News Release

Annals of Internal Medicine, Tip Sheet, July 17, 2001

Peer-Reviewed Publication

American College of Physicians

Annals of Internal Medicine is published by the American College of Physicians-American Society of Internal Medicine (ACP-ASIM), an organization of more than 115,000 internal medicine physicians and medical students. The following highlights are not intended to substitute for articles as sources of information. For an embargoed fax of an article, call 1-800-523-1546, ext. 2656 or 215-351-2656.

ACE Inhibitors Appear to Slow Kidney Disease Regardless of Cause

A study found that the type of blood pressure medications known as angiotensin-converting enzyme (ACE) inhibitors slowed progression of kidney disease not caused by diabetes (Article, p. 73). The medications were especially beneficial for kidney patients with proteinuria, excess protein in the urine. Researchers combined original patient data of 1,860 people from 11 published, randomized clinical trials using a technique called a patient-level meta-analysis. The authors say that ACE inhibitors should be given to most patients with kidney disease. An editorial says that because the information did not come from a single, large randomized trial, the conclusion could be considered "exciting" but tentative.

Three Studies on Improving Diagnosis of Blood Clots

Three studies in today's issue of Annals look at diagnosing blood clots -- relatively common and potentially fatal conditions. Blood clots can travel to the lung, heart or brain. Diagnosing them is imprecise and can be invasive, complicated and expensive.

....

Continue the medical journal tip sheet after its last sentence, "Diagnosing them is imprecise and can be invasive, complicated and expensive."

Excerpts from a dataset:
....

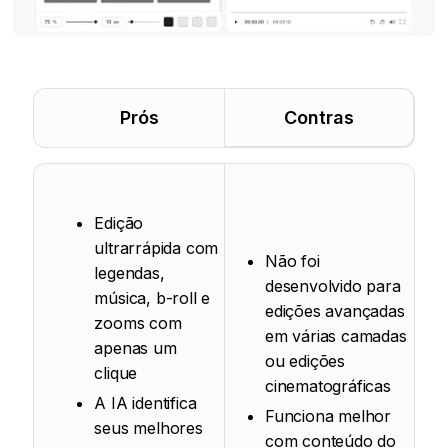
Prós
Contras
Edição
ultrarrápida com
Não foi
legendas,
desenvolvido para
música, b-roll e
edições avançadas
zooms com
em várias camadas
apenas um
ou edições
clique
cinematográficas
A IA identifica
Funciona melhor
seus melhores
com conteúdo do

....

● **ANSWER TO THIS TASK**
One study found that blood clots in deep veins (deep venous thrombosis) can be accurately identified in suspected cases by first assigning a low, medium or high probability category based on physical examination, followed by a D-dimer blood test (Brief Communication, p. 108). This system was 99.4 percent accurate in ruling out deep vein thrombosis and thus reducing need for additional diagnostic testing.

A second study of patients admitted to emergency departments for suspected clots in the lungs (pulmonary emboli) also assigned patients a probability category followed by a D-dimer blood test. The negative D-dimer result ruled out clot formation in 97.3 percent of cases by itself and in 99.5 percent when combined with low pretest probability.

Less encouraging results were found in a study of patients with suspected pulmonary emboli seen in emergency departments and given a special CT scan, helical computed tomography (Article, p. 88). The scans were positive for pulmonary emboli in only 70 percent of patients who actually had the clots and positive for 9 percent who did not have pulmonary emboli.